People are avoiding regulation as immigration advisers by “purportedly acting as McKenzie Friends”, the Office of the Immigration Services Commissioner (OISC) has warned.
It said it was concerned that “those purporting to assist vulnerable immigration clients by claiming to be McKenzie Friends are effectively frustrating the will of Parliament by avoiding the legislative requirement to be regulated”.
Immigration and asylum advice and services are unique in that providers who are not lawyers are required by statute to be regulated. They must satisfy the Immigration Services Commissioner that they are fit and competent to provide such advice or services, and OISC specifically prohibits them from acting as McKenzie Friends.

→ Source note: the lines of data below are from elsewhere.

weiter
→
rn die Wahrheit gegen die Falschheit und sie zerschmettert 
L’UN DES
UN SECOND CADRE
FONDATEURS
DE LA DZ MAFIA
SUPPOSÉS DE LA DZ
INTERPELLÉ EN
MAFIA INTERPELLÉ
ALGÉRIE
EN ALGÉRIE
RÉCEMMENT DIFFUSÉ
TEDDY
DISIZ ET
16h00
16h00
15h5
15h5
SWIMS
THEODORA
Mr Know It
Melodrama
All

In its response to the Judicial Executive Board’s consultation on McKenzie Friends, OISC said it was “very concerned that individuals are avoiding or may avoid regulation by purportedly acting as McKenzie Friends, whilst in fact providing immigration advice or services”.
It is a criminal offence to provide these services outside of regulation, and OISC said that in several prosecutions, defendants have claimed that they were acting as McKenzie Friends. “This has not yet been a successful defence, but it implies that judges are allowing McKenzie Friends to represent clients in some cases,” it said.
“In several cases, the involvement of a McKenzie Friend in an immigration or asylum matter has been concealed by an anonymity order. This prevents the OISC from contacting a litigant in person (LiP) in order to determine whether there may have been a criminal offence. It has not yet been possible to have any anonymity orders lifted.”
The consultation response said there should be a clear record of all McKenzie Friends appearing in the Immigration and Asylum Chamber.
“This will be necessary for the OISC to ensure that none of its registered advisers is acting as a McKenzie Friend and to determine which unregistered advisers are holding themselves out as McKenzie Friends.
“The OISC appreciates that this may be complicated by anonymity orders in immigration and asylum appeals. However, these should not prevent regulators such as the OISC from knowing who has appeared as a McKenzie Friend before the tribunal.”
In their responses last month, the Legal Services Board and Solicitors Regulation Authority both opposed the proposed ban on fee-charging McKenzie Friends.